11 nov. 2013

Le Nuage (75)

Nous nous arrêtons pour boire des sodas glacés, pour parler aux serveuses écrasées de crasse et de chaleur sous une blouse blanche taille 44.
Puis nous repartons, pénétrés par les masses grouillantes et benoîtes des lombrics. Le sol est sapé par des milliards de microgaleries, le continent est ravagé, fertilisé par les réseaux chthoniens, dominés par des vers aux pouvoirs surnaturels, capables comme les hydres de se régénérer.

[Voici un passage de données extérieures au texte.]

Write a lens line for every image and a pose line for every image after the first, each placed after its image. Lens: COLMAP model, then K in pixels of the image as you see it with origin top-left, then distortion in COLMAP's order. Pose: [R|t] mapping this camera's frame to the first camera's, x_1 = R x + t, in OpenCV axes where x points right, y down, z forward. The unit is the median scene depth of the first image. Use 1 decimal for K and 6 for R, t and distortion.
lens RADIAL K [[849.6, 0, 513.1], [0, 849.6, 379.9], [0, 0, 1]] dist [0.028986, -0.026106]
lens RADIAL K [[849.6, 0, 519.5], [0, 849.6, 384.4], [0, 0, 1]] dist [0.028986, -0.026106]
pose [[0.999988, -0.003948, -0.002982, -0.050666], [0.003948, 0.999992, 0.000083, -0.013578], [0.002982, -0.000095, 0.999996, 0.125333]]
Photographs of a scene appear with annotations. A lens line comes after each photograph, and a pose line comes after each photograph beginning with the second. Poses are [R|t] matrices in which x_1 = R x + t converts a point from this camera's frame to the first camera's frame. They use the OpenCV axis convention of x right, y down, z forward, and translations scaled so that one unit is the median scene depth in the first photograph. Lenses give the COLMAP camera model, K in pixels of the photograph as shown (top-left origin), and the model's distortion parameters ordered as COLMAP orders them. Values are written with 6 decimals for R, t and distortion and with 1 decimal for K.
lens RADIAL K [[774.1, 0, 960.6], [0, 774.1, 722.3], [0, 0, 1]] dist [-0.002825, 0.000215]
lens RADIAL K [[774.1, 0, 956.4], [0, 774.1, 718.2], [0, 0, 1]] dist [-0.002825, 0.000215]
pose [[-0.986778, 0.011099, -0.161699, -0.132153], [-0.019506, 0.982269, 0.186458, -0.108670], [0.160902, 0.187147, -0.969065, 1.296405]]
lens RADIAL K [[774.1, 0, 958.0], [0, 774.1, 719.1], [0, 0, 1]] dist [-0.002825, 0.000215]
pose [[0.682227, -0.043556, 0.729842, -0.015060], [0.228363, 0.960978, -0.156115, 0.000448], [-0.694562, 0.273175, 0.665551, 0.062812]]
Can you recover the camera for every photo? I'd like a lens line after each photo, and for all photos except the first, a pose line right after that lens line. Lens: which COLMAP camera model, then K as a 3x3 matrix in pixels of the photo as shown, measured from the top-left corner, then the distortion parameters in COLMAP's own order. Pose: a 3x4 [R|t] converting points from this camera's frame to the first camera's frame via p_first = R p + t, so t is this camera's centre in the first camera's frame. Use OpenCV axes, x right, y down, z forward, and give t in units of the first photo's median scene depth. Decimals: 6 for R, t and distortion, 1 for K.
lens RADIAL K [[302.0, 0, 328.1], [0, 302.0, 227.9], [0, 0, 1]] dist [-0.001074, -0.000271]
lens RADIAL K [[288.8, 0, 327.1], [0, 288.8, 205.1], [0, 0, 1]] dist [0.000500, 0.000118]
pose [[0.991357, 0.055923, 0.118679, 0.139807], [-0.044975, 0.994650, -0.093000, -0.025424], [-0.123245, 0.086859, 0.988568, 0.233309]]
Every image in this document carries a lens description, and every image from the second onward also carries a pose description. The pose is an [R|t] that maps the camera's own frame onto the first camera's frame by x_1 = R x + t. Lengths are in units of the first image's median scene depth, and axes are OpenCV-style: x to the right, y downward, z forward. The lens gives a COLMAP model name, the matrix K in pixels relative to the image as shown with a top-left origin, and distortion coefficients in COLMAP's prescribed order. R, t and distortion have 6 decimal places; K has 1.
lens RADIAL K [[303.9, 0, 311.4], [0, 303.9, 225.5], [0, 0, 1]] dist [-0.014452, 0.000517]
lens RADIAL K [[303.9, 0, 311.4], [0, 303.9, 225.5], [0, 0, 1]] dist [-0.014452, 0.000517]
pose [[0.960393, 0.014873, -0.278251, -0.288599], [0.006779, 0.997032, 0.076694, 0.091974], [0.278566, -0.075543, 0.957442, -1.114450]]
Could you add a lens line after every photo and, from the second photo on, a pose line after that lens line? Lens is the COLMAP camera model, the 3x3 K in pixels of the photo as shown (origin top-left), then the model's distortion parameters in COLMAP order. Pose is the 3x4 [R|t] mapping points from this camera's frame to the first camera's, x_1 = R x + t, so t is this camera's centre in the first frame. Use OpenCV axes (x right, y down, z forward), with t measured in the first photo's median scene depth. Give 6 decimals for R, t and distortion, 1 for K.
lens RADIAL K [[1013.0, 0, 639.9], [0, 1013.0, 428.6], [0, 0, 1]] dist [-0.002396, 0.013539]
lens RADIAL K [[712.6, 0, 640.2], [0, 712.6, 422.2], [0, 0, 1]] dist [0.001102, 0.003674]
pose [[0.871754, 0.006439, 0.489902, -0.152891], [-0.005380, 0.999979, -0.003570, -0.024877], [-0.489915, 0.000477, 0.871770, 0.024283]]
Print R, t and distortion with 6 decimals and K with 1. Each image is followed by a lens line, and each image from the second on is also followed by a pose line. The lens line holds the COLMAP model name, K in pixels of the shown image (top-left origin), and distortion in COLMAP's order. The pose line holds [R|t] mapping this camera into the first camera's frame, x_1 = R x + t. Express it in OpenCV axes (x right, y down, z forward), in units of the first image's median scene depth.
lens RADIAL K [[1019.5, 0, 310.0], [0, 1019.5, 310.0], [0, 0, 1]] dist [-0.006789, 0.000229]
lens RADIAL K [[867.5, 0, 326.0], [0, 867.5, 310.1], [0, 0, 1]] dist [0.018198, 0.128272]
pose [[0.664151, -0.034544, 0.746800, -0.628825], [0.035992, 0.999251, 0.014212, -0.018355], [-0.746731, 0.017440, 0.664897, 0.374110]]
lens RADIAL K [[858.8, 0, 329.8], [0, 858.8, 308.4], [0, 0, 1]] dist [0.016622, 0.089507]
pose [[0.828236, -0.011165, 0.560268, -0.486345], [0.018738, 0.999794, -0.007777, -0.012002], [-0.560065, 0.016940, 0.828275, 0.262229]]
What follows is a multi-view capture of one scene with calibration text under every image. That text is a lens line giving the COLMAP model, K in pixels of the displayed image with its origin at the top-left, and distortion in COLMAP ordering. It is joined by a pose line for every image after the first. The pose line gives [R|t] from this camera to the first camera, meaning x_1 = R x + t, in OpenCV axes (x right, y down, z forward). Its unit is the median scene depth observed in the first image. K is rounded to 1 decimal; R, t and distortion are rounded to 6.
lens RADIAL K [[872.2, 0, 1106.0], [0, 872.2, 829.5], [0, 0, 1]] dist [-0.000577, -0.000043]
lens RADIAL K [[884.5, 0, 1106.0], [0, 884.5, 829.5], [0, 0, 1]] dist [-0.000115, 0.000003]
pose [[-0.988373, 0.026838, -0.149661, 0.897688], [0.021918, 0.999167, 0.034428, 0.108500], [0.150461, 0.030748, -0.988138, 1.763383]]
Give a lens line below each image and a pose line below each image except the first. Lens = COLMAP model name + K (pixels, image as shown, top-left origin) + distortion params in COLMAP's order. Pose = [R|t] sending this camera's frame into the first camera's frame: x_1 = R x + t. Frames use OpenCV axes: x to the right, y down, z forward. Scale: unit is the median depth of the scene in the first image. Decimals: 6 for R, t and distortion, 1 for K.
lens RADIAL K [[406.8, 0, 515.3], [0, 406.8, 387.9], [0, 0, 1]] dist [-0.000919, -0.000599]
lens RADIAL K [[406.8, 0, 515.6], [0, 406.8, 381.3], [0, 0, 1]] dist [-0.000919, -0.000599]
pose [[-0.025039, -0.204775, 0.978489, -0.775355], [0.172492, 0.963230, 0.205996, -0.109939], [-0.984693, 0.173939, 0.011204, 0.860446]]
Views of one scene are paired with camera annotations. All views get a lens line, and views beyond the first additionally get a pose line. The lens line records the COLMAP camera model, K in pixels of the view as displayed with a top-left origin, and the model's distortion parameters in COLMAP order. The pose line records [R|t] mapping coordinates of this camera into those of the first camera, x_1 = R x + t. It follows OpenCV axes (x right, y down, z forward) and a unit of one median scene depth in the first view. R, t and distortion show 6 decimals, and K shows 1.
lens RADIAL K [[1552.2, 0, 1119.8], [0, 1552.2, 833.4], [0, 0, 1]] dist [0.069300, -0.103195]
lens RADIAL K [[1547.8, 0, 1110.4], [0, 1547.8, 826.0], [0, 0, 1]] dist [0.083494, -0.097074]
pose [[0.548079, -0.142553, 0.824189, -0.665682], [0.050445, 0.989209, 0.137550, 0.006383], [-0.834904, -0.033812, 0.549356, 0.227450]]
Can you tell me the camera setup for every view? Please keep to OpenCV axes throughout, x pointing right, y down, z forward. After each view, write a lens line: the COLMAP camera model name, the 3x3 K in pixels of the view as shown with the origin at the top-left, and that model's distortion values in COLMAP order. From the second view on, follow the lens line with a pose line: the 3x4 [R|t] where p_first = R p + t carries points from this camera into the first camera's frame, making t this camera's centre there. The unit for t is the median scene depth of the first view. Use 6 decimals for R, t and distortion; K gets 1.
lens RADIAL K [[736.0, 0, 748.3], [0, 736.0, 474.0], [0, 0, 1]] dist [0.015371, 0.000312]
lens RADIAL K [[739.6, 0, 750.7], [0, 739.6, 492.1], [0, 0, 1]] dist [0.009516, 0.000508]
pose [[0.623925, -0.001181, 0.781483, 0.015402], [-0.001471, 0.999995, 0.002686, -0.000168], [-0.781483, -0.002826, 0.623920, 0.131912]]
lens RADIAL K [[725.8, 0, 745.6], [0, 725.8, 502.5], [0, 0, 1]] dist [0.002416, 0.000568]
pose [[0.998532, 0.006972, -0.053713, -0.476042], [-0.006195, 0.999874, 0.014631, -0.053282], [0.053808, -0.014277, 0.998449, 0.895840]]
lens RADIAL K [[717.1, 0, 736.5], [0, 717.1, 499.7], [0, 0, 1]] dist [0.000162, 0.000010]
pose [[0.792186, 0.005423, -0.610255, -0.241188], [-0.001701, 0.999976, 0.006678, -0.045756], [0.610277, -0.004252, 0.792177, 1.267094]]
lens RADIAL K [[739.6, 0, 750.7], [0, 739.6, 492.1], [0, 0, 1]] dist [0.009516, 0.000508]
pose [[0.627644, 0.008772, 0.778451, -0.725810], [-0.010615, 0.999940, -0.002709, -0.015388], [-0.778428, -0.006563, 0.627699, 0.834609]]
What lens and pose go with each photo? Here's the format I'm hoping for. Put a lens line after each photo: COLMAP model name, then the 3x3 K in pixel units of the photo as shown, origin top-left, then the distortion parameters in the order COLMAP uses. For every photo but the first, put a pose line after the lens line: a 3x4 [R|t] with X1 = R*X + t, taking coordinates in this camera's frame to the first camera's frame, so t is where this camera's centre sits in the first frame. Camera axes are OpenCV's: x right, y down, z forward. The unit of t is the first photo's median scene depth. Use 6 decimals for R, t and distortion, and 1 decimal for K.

J’écoute l’homme à la Ford ; je ne cherche pas à l’interrompre lorsque je ne comprends pas le sens de phrases entières ; il ne se soucie pas que je l’écoute. Son cerveau est foré de milliards de galeries où se meuvent par ondoiements lents et précis les lombrics.
Paisible vie contenant la Vie sous son aspect ombilical, je traverse la plaine humide à bord d’un vaisseau qui prend la poussière.
Après une autre plaine, celle-là habitée en surface par des baraques de bois et de taules et de bidons sévèrement rangées en blocs rectilignes, nous entrons dans Ithaque par le sud, quartier des abattoirs et des boucheries pleines de tonnes et de tonnes de viandes où déjà les vers ont commencé leur doux travail de sape. L’homme achète deux gros cœurs qu’il dépose entre mes pieds, deux gros cœurs qui s’écroulent, las et repus de vie et d’herbe lointaine.